# Totally lost



## Francismae2019 (Apr 4, 2019)

Married 10 years, last 2 have been a constant battle of the lies about online affairs and at least one with a female co worker. He was the opposite for first 8 years together, closest to perfect together I've ever known. He quit tobacco and went into a depression, a year later he went out of town for 9 days to work and came back a completely different person. He is obviously going through a midlife crisis. I'm so lost. V


----------



## sokillme (Jun 10, 2016)

Unfortunately you can't change him. You probably didn't know him the way you thought you did anyway. Unless their is great trauma or brain damage I don't think anyone changes in 9 days. They just take off their mask. Even if he didn't act out he was still thinking of doing it. Though I suspect he just was good at keeping it hidden. 

It's been 2 years I think it's probably time for you to start to worry about you now. This man is not a path to happiness for you. You need to get up the courage to move on. 2 years is a long time wasted. You only get one life. 

There is not just one person for us. There will be someone else out there for you but you must be brave.

I'm sorry. But you shouldn't settle.


----------



## She'sStillGotIt (Jul 30, 2016)

Francismae2019 said:


> Married 10 years, last 2 have been a constant battle of the lies about online affairs and at least one with a female co worker. He was the opposite for first 8 years together, closest to perfect together I've ever known. He quit tobacco and went into a depression, a year later he went out of town for 9 days to work and came back a completely different person. He is obviously going through a midlife crisis. I'm so lost. V


Stop making excuses for the inexcusable. He quit smoking, he's depressed, he's having a mid-life crisis, etc. etc. How many more lame excuses are you going to use to try to make it more palatable so you can stay with him?
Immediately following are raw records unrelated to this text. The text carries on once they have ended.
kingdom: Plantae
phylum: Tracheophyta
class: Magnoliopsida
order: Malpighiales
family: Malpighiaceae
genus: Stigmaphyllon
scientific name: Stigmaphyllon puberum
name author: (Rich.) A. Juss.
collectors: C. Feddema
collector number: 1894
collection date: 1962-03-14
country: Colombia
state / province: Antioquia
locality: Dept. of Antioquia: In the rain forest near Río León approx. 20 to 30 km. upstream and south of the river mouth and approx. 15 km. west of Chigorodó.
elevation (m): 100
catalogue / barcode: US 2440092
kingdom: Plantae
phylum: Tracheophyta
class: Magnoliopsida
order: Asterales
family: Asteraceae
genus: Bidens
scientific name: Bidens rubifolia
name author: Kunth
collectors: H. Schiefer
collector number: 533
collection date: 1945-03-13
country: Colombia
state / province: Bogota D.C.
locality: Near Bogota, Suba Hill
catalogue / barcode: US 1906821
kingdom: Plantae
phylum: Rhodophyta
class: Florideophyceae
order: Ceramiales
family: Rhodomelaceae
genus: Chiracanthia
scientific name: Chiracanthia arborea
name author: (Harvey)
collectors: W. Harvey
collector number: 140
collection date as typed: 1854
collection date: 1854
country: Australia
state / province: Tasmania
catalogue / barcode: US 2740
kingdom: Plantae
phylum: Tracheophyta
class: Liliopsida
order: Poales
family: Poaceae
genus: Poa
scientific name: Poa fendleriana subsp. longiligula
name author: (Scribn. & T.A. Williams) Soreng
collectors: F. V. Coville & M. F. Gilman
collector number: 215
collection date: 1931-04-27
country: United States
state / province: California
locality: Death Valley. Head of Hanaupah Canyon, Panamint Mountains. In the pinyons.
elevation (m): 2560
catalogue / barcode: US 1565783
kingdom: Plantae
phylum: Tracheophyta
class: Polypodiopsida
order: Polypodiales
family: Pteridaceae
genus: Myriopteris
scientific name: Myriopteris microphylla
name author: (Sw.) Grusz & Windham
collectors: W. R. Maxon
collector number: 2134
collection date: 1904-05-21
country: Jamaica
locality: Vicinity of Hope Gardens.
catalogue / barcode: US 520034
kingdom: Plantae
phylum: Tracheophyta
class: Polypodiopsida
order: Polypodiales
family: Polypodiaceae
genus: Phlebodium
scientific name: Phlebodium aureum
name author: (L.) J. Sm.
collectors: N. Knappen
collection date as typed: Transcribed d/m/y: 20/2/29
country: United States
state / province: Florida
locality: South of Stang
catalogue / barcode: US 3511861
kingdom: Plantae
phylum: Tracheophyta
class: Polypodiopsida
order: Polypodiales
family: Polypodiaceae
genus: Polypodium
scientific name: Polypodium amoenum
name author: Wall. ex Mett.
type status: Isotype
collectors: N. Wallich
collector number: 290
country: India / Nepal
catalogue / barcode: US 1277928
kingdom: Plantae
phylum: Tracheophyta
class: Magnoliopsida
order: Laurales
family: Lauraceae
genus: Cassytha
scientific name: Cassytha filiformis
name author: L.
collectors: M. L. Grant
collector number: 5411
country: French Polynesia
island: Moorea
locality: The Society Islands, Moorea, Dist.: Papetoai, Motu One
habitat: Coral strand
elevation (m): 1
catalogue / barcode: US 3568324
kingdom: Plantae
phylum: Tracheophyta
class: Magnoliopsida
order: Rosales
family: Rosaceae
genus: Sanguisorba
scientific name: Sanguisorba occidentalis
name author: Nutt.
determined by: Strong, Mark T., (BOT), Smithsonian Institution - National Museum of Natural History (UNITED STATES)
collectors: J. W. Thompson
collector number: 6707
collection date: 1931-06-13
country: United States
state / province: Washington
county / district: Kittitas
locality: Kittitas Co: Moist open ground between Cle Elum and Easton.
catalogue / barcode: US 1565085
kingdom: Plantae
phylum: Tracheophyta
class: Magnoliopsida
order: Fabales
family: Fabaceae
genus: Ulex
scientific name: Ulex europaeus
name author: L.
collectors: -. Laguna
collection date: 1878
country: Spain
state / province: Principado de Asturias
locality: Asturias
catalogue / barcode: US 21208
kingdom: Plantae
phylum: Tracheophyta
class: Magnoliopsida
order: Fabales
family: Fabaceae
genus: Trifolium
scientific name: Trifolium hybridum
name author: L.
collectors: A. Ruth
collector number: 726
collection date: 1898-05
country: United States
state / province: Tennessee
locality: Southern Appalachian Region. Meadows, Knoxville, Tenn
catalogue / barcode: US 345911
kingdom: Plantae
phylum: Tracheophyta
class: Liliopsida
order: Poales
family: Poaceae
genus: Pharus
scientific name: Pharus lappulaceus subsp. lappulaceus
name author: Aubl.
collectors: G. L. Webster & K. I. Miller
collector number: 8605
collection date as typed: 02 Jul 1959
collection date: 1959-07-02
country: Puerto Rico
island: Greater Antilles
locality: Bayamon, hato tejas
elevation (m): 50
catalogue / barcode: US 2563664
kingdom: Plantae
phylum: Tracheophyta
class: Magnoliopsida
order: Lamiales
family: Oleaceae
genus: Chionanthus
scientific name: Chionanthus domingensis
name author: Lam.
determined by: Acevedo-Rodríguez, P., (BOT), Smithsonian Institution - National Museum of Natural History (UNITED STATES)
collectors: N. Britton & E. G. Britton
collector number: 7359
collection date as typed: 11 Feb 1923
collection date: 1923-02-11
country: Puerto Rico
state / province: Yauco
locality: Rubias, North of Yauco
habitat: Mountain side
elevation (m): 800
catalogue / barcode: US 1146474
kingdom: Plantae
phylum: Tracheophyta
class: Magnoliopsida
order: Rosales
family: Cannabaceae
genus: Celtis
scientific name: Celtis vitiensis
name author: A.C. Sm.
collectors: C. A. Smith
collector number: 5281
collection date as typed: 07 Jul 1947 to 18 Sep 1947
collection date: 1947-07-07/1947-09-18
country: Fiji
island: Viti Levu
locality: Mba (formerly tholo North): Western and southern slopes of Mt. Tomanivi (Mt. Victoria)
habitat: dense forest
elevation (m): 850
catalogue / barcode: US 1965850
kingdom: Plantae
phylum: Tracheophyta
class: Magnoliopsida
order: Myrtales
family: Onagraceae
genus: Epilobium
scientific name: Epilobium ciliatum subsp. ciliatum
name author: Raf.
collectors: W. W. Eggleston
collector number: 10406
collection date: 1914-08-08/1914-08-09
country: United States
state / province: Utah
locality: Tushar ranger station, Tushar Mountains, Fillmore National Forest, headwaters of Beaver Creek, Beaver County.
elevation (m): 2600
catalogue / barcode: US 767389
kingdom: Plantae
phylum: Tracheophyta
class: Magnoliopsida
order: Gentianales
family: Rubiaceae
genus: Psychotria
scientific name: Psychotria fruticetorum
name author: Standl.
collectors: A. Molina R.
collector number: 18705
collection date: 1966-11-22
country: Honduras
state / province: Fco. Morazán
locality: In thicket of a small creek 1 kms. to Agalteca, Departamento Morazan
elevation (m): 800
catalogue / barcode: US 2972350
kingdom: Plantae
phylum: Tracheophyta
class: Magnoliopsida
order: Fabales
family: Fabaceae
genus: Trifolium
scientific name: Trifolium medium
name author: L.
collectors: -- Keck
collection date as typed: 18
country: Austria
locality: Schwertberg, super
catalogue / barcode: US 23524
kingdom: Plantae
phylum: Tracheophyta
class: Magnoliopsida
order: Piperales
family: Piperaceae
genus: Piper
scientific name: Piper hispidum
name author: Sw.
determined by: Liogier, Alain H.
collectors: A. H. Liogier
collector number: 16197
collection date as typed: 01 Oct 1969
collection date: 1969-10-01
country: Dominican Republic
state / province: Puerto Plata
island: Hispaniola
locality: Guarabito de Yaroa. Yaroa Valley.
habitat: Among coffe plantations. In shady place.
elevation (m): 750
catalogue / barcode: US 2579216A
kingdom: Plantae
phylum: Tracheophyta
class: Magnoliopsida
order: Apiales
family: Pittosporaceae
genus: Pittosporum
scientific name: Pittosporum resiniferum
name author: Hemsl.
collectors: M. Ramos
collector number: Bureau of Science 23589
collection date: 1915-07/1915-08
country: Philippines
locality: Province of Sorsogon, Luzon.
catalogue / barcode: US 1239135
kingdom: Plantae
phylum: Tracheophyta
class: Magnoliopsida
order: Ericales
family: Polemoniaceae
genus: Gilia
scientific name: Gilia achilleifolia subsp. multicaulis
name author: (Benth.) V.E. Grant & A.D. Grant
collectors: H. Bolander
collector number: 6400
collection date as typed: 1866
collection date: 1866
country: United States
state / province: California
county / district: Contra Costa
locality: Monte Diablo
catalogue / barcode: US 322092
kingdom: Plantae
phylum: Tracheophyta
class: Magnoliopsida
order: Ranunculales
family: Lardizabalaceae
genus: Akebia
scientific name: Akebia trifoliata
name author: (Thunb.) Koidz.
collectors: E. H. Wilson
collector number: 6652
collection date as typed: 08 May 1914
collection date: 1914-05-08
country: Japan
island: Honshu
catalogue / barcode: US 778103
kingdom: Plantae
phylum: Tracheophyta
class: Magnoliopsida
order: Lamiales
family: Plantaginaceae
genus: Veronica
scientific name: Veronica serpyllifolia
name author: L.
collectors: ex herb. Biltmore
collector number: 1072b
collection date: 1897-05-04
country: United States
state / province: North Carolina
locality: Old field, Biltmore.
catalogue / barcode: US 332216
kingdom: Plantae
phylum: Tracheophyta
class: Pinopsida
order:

I've been a lifelong smoker and just started my quitting journey a couple weeks ago. Amazingly enough, I haven't cheated on my husband nor do I intend to just because I'm 'depressed' because I feel deprived of my cigarettes. I do miss them but it's* no* excuse for **** behavior no matter how you slice it. Period.

He's been at it for 2 years (and probably a lot longer and you just don't know it). *Two full years of lies, gas-lighting, manipulation, deceit, betrayal, and complete disrespect.* Are you really going to try to excuse all that horrific behavior for him with the excuses you've provided? I'd think twice about that. 

I think you've only seen the tip of the iceberg with this liar. There's a whole lot more you likely don't know. Just stop making excuses for him. He did what he did and he CONTINUES to do what he does because he wants to, not because he's 'depressed.'


----------



## Mr.Married (Feb 21, 2018)

Francismae2019 said:


> Married 10 years, last 2 have been a constant battle of the lies V


Hell I could stop reading right there.

I've said it before and here it goes again:

Marriage = trust (truth)

No trust = no marriage

I don't think he quit smoking as he is still blowing plenty up your ...........


----------